The article "Lamentations of Laleh Khalili" is mortifying because it strives to be so. It perpetuates itself through gyrations from "Messianic" time to Modern, from identity to an identity-in-absence. It is very much emblematic of the writer's desire to conquer both worlds in a single sweep, to go beyond "both" and "with" at once. In fact, Mahdavi thinks himself post-everything, nationalism, modernism, tradition, capitalism, Print, King.

A veritable "prophet of skepticism', Mahdavi is under the spell of a language which he hates to love so much ­ and glorifies as a result. His obsession with capitalism, the exaggerated posturing with which he embellishes his voiced opposition, must give something away. He is out there to save himself from the imaginary Leviathan that he has helped create. The language of Mahdavi never leaves the ground of yet another lamentation. A darker picture of reality is not possible. It is determinism of a supreme kind, where man is surrounded by a "gelatinous" mass constantly in the process of disappearance. Where identities can only be found in their wanting. Perhaps he is a rebel without cause, but also a warrior who has relinquished his weapon. Nothingness itself is where he wants to milk his reality.

What little he has read he has picked up from the very medium he is now set out to expose. The Print has given him the vomitory with which he can flash across our sidereal sky. He is not ready to understand that his effusions are part of that very stuff that moves intellectuals left and right into thinking that there is a chip on their shoulder. He may have a bash at capitalism at the expense of Khalili, but he is still faced with the impossibility of leaving the capitalist morass ­ because he is PART OF THAT HYPERREALITY he has tried so hard to deconstruct for us.

We live in imagined communities. There have always been communities, imaginary or not. There is no need to think beyond that. Those writing for the Iranian or participating in its discussions have that bonding which happens to be colored by their (imagined or not) identity as Iranians. They designate topics and forums; they form movements and a sense of concrete community. We are talking about itinerant philosophers, high-minded lawyers, desolate poets, occasional by passers who are happy to express their individuality and post their concerns and predicaments.
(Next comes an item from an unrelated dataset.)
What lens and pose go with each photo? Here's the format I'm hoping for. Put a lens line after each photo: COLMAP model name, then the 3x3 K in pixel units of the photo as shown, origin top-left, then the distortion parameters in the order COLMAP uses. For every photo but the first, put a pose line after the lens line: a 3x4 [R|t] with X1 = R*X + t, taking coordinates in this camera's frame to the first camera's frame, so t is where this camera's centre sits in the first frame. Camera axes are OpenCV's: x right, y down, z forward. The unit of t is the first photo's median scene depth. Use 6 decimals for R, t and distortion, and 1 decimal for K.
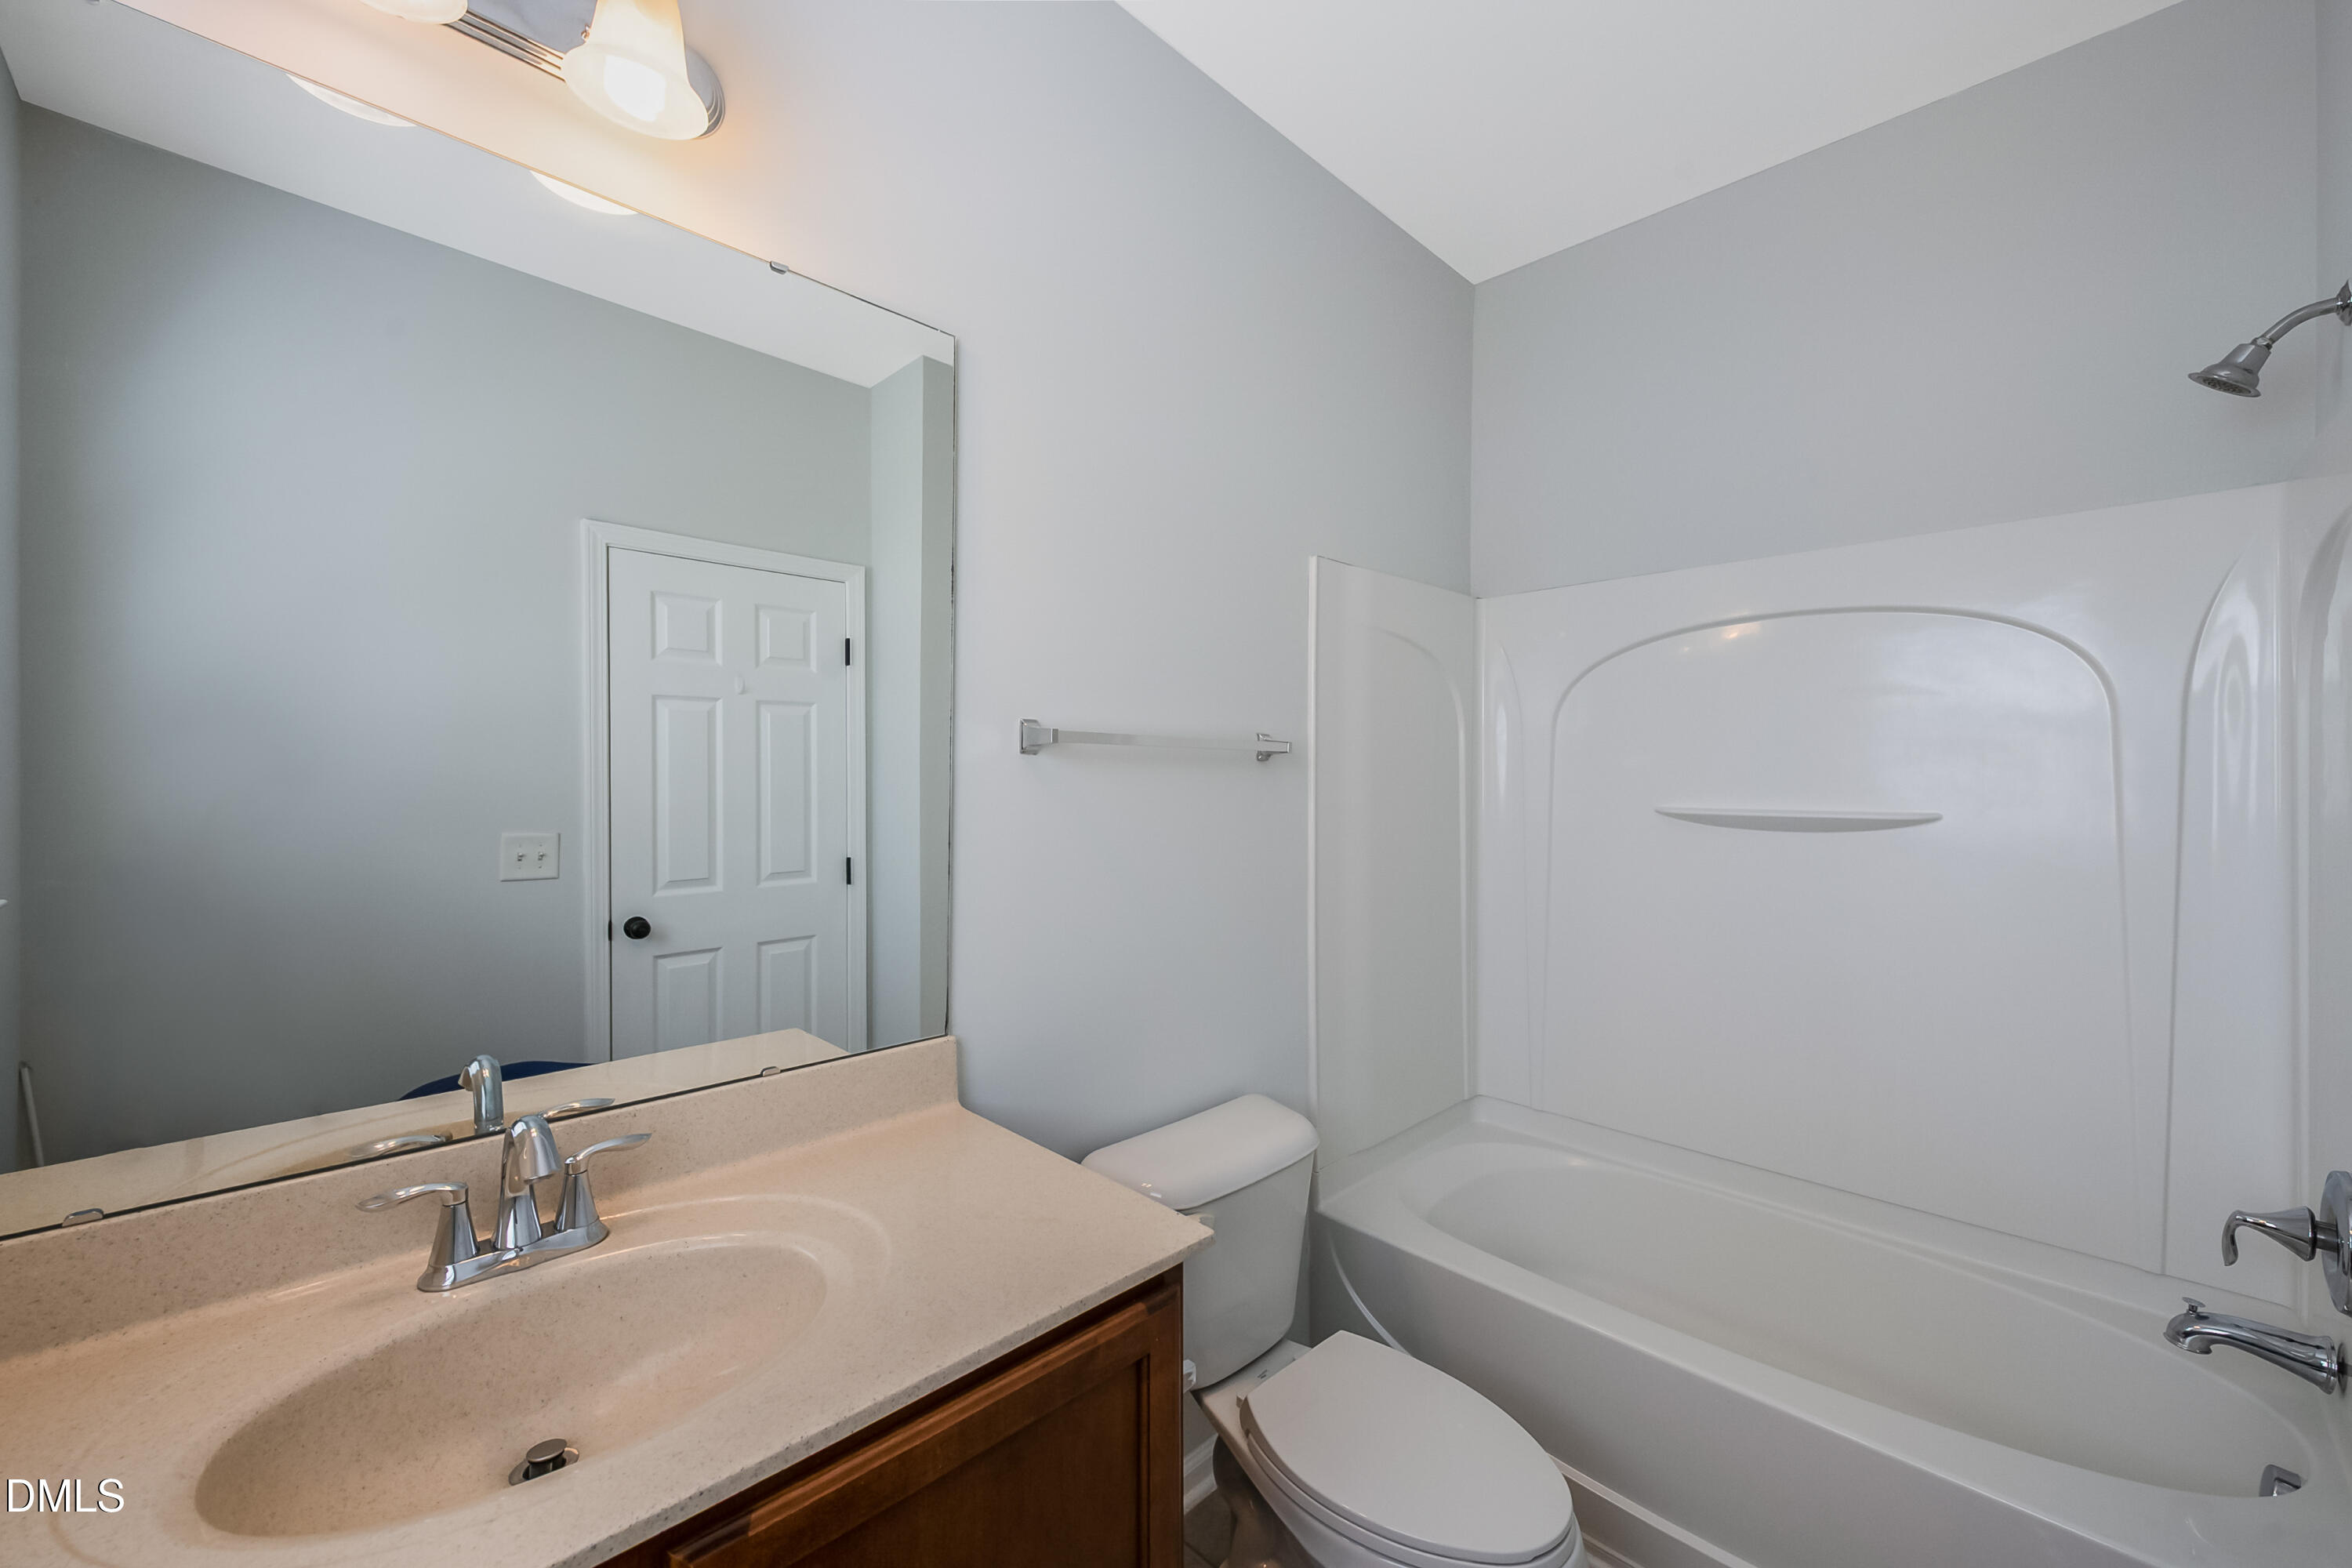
lens RADIAL K [[918.1, 0, 1178.7], [0, 918.1, 795.5], [0, 0, 1]] dist [-0.001274, -0.000364]
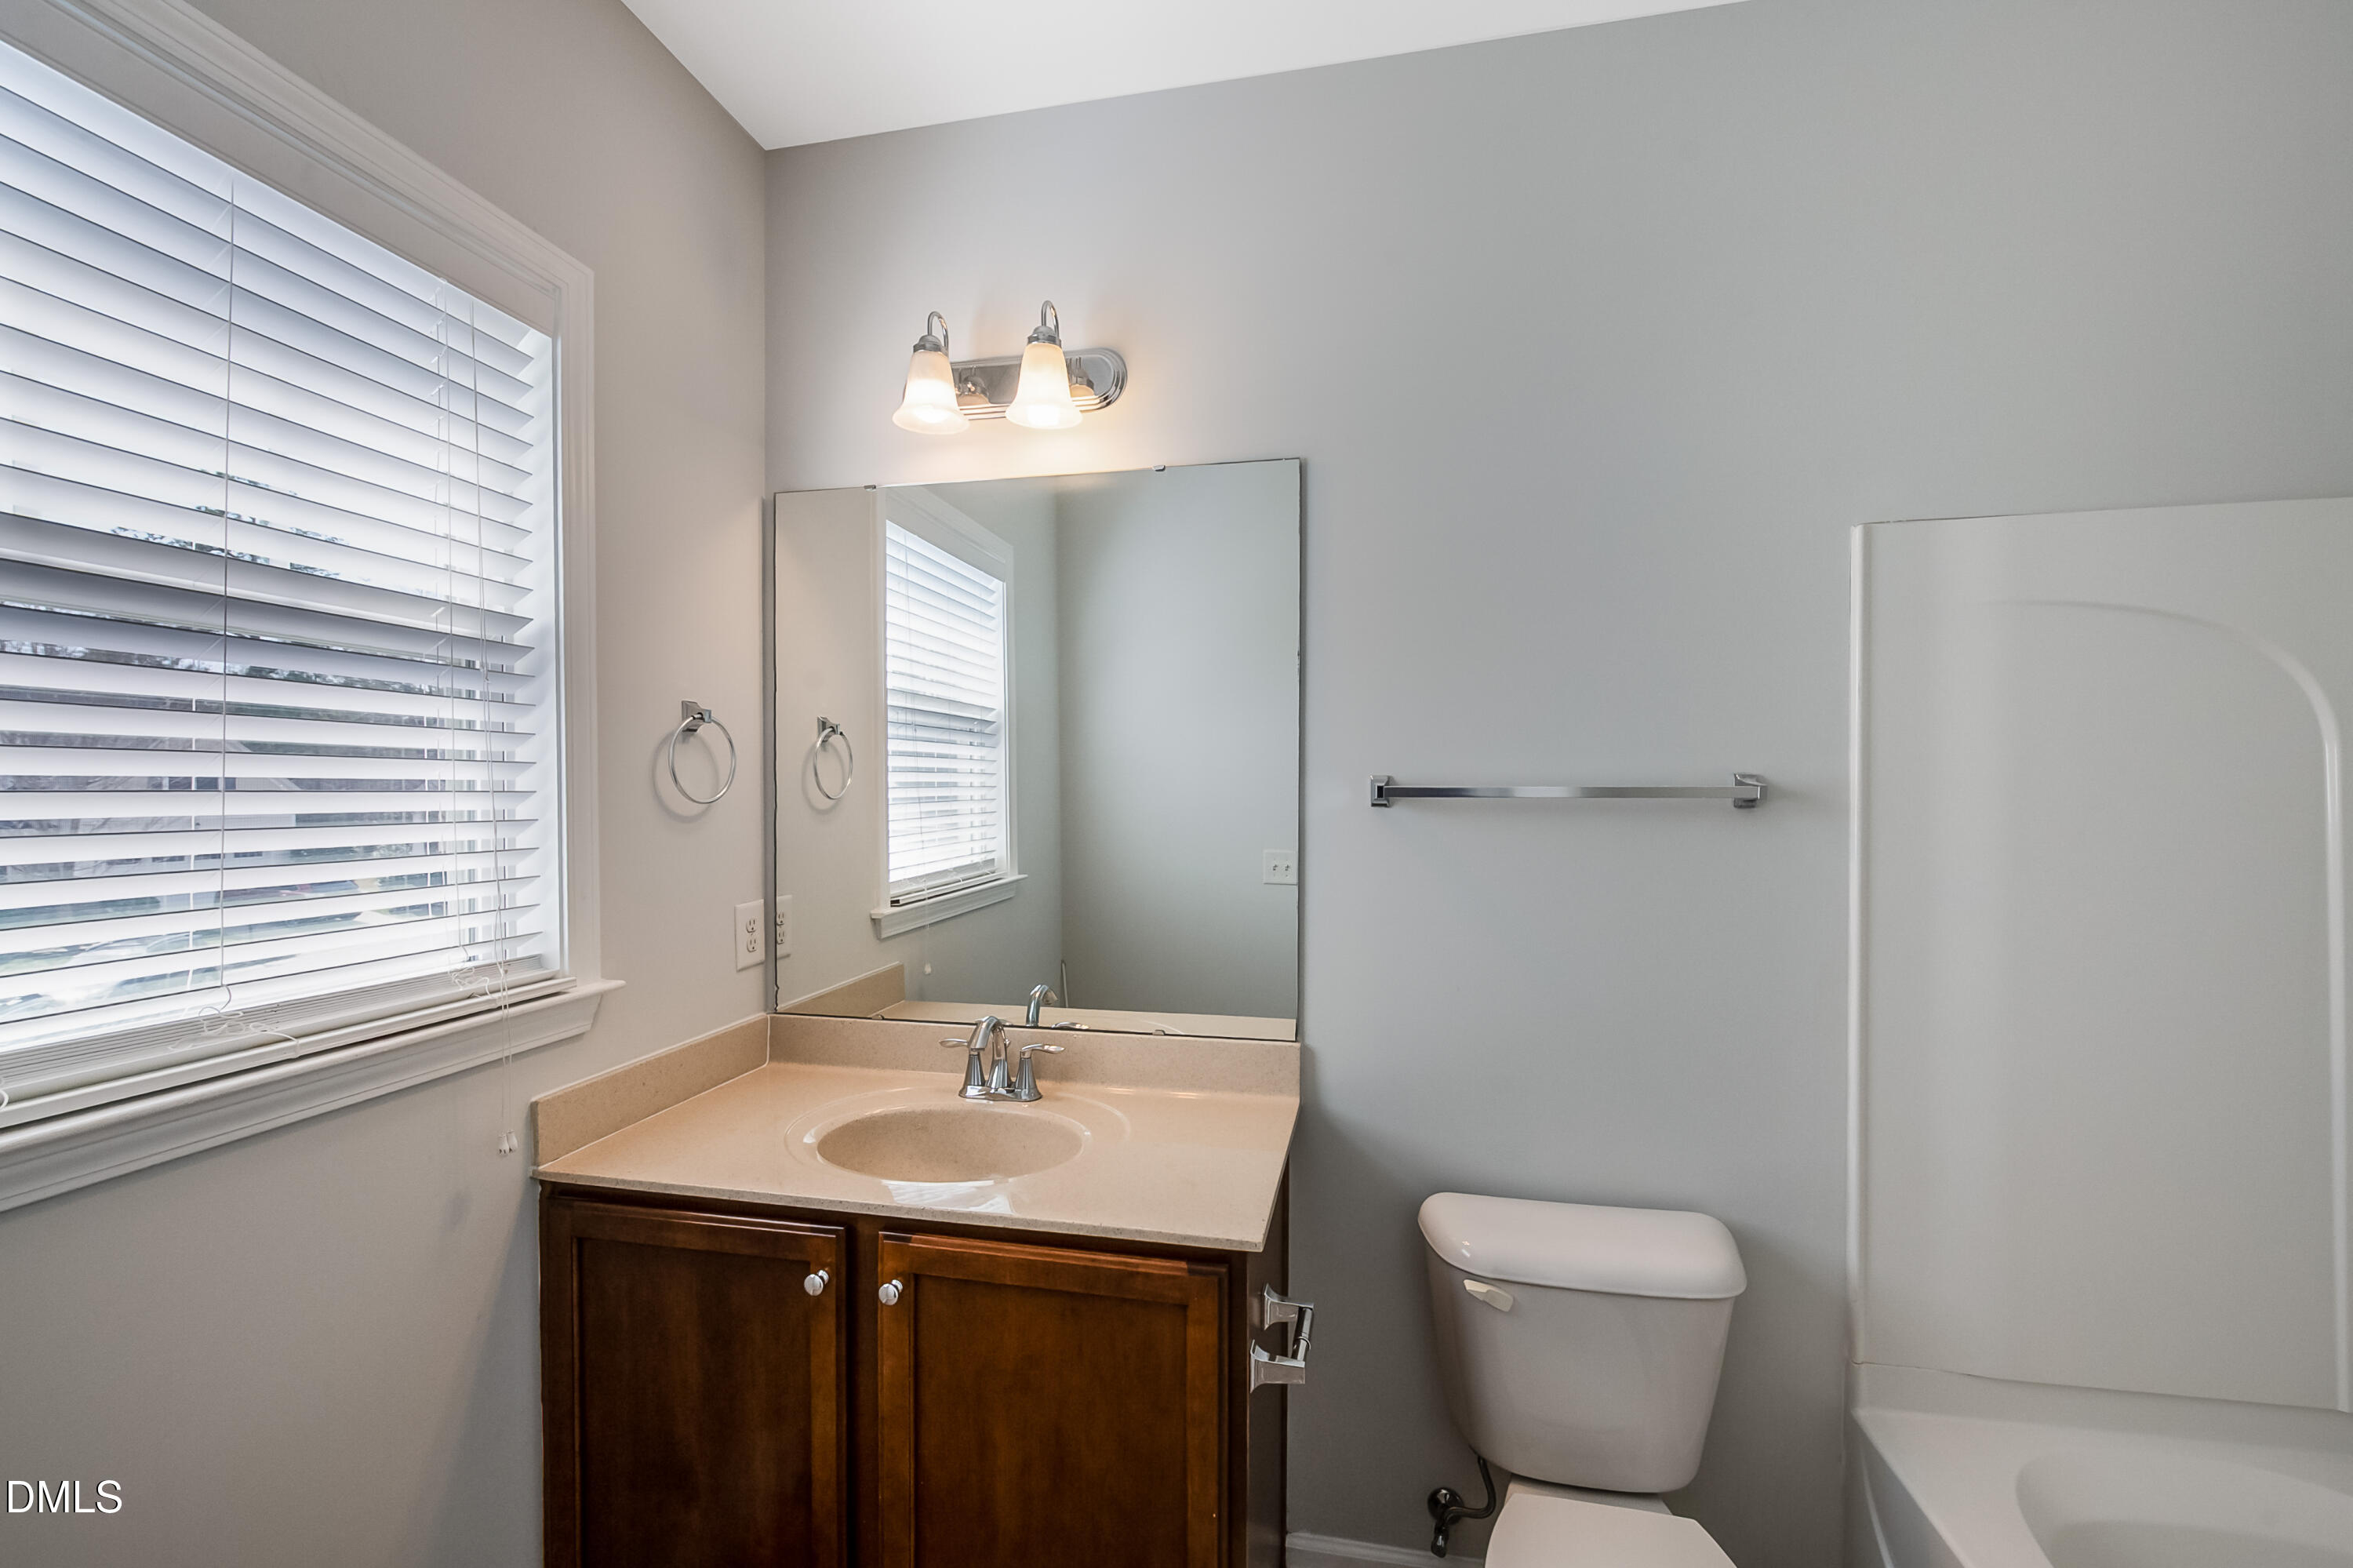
lens RADIAL K [[918.5, 0, 1179.2], [0, 918.5, 795.5], [0, 0, 1]] dist [-0.001274, -0.000364]
pose [[0.545877, -0.003840, -0.837857, 0.903603], [-0.002820, 0.999975, -0.006421, -0.078754], [0.837861, 0.005868, 0.545852, 0.255275]]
There is no need for high-flown language whose sole aim is to expose foundations, only to surpass itself in the act of doing so. This is a small community. Even if there are those who appreciate the tone and language, the majority doesn't get beyond so much as the first few lines of Mahdavi's verbiage. Lets forget who we are or who we have been, as Mahdavi would have us, but let us not forget how little we are. Man has left the realm of gods to gods, but he still finds himself subject to a predicament that can, and all-too-often-does, inspire him with awe.